本学はドイツのフランクフルト応用科学大学と学術提携があり、毎年相互交流を行っています。その繋がりで1年次開講科目「福祉基礎演習」特別講座①は、現在フランクフルト大学病院で精神科医療ソーシャルワーカーとして勤務されている三嶋晶子さんをお招きしご講演いただきました。

 イントロは「ドイツあれこれ」。在独20年の三嶋さんから終戦後からつながる現代の暮らしぶり、文化、食べ物など、写真を交えてご紹介いただきました。後半は、勤務先である大学附属病院、精神科ソーシャルワーカーの業務内容、課題、仕事の醍醐味などを伺いました。国際都市フランクフルトは、さまざまな言語や文化背景をもつ患者が救急搬送されること、患者の至急退院をめぐる病院内での葛藤など、リアルで、興味深いエピソードを多く伺うことができました。ジェスチャーあり、歌ありのライブな講義に、聴講生、教職員ともにぐぐっと惹きこまれました。
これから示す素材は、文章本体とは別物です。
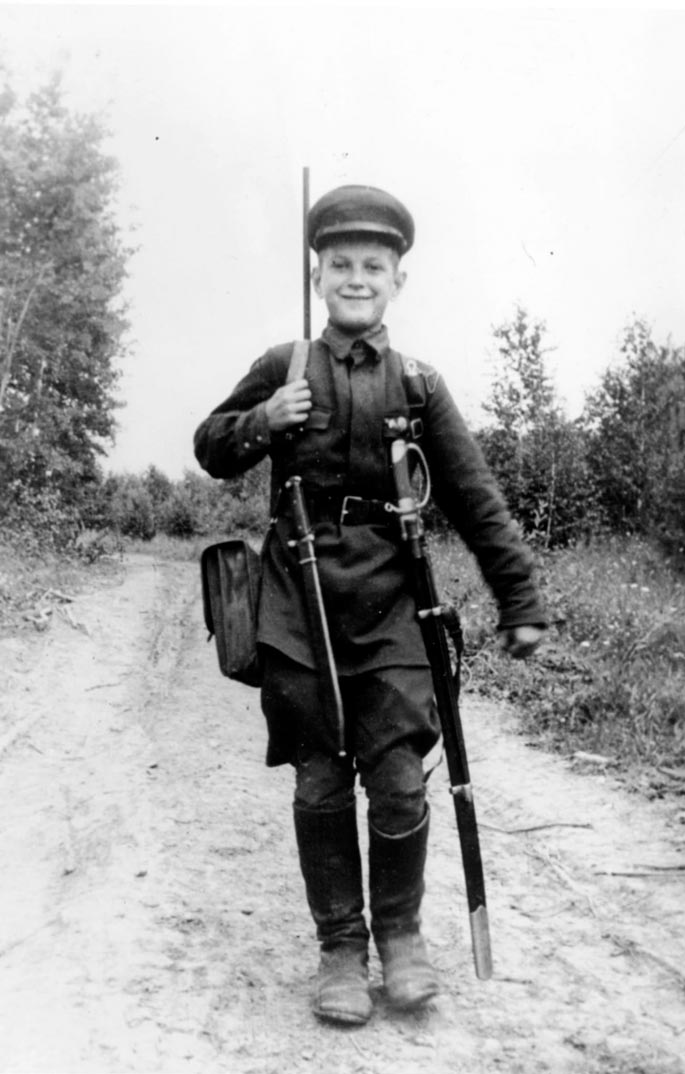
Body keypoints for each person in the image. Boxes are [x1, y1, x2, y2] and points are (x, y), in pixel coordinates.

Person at [194, 184, 546, 1027]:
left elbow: (474, 497)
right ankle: (340, 952)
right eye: (341, 264)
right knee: (320, 782)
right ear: (318, 275)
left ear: (399, 280)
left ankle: (402, 939)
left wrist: (521, 601)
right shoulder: (284, 364)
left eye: (374, 266)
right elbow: (210, 445)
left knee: (397, 782)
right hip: (295, 601)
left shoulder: (418, 383)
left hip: (393, 605)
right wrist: (263, 421)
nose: (358, 278)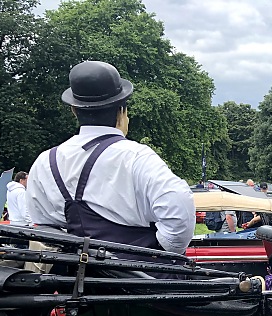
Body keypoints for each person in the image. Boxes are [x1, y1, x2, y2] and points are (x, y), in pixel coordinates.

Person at [25, 61, 194, 255]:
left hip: (78, 281)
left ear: (74, 109)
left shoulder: (45, 162)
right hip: (143, 279)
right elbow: (180, 212)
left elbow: (43, 227)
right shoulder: (137, 157)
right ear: (122, 110)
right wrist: (163, 250)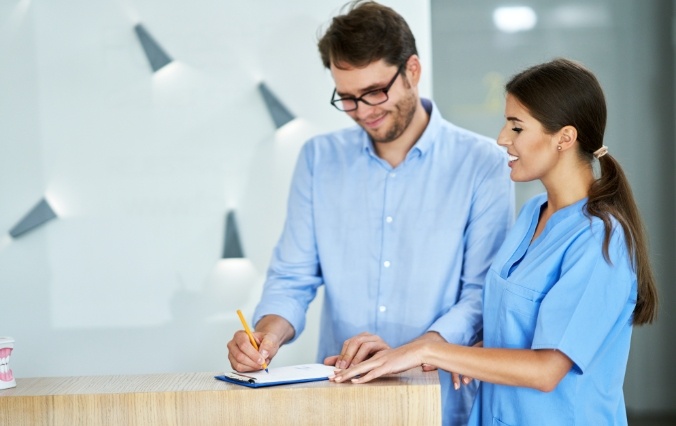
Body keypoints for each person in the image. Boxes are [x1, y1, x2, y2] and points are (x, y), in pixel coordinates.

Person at [227, 1, 513, 424]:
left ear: (412, 70)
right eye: (347, 98)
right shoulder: (318, 159)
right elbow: (293, 277)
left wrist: (414, 352)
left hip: (439, 404)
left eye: (376, 91)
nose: (364, 110)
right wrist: (267, 336)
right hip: (342, 402)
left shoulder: (483, 164)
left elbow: (481, 295)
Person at [331, 58, 659, 425]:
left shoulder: (601, 239)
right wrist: (418, 354)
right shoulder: (532, 213)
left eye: (516, 127)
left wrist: (431, 349)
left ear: (565, 138)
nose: (503, 138)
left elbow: (547, 369)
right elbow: (515, 334)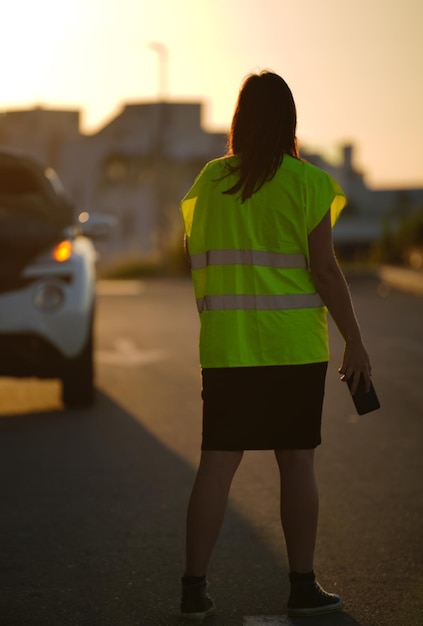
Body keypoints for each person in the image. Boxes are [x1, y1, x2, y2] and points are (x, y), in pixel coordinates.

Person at [179, 70, 372, 620]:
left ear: (239, 120)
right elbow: (327, 273)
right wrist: (354, 341)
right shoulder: (306, 184)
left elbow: (195, 249)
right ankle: (301, 586)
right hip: (292, 349)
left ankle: (193, 590)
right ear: (290, 121)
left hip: (227, 348)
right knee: (296, 464)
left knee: (216, 465)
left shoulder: (208, 182)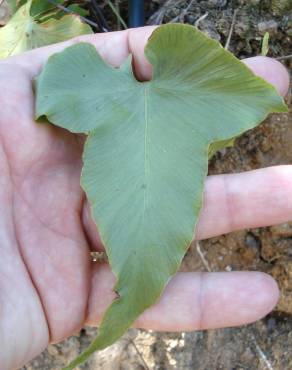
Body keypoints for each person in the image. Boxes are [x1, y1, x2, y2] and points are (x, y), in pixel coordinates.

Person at [0, 26, 290, 370]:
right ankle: (134, 292)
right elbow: (244, 96)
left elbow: (54, 93)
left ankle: (135, 293)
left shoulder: (77, 81)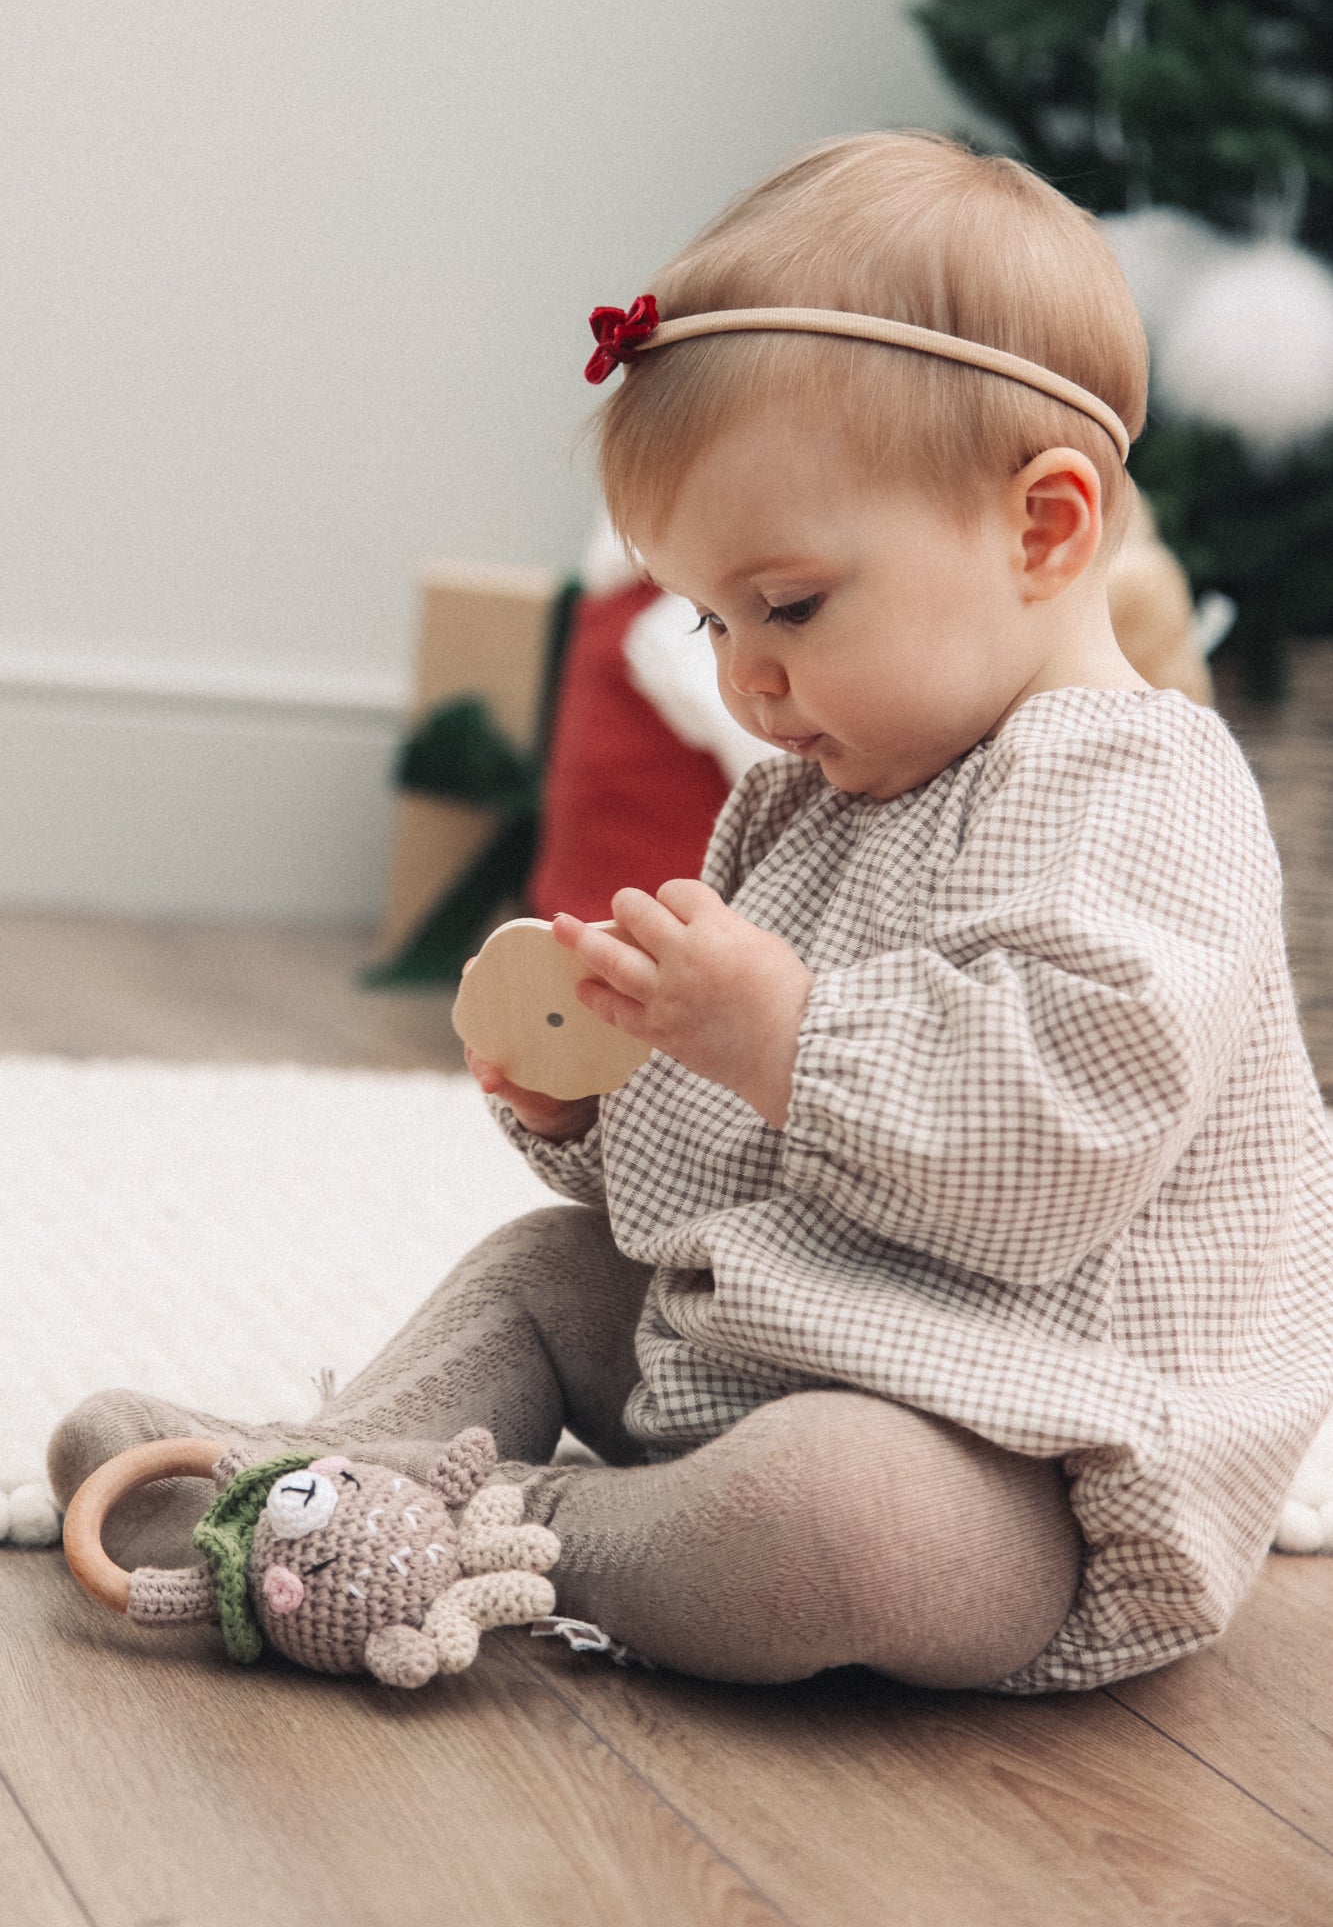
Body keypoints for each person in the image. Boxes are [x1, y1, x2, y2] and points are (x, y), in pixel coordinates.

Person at [51, 133, 1333, 1694]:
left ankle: (461, 1527)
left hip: (1026, 1450)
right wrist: (597, 1096)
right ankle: (317, 1470)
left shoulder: (1144, 789)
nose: (742, 674)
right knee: (541, 1263)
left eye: (787, 604)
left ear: (1044, 529)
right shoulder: (803, 800)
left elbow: (1056, 1146)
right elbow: (716, 1152)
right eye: (710, 616)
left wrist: (782, 1035)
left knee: (823, 1527)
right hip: (779, 1325)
 講演終了後、聴講生からは「エンパワーメントの真意をうかがい知ることができた」「ソーシャルワークの奥深さに共感した」「フランクフルトに行ってみたい」など多くの前向きなフィードバックが寄せられました。

 ドイツと日本は、戦後の経済復興過程に類似点があり、現代社会の福祉的課題にも共通点があります。エルバーフェルト制度、介護保険制度など、日本はドイツの経験を基に制度を組み立てた経緯もあります。二か国の経験をとおして、これからのソーシャルワークのありかたを展望する契機になるよう期待したいです。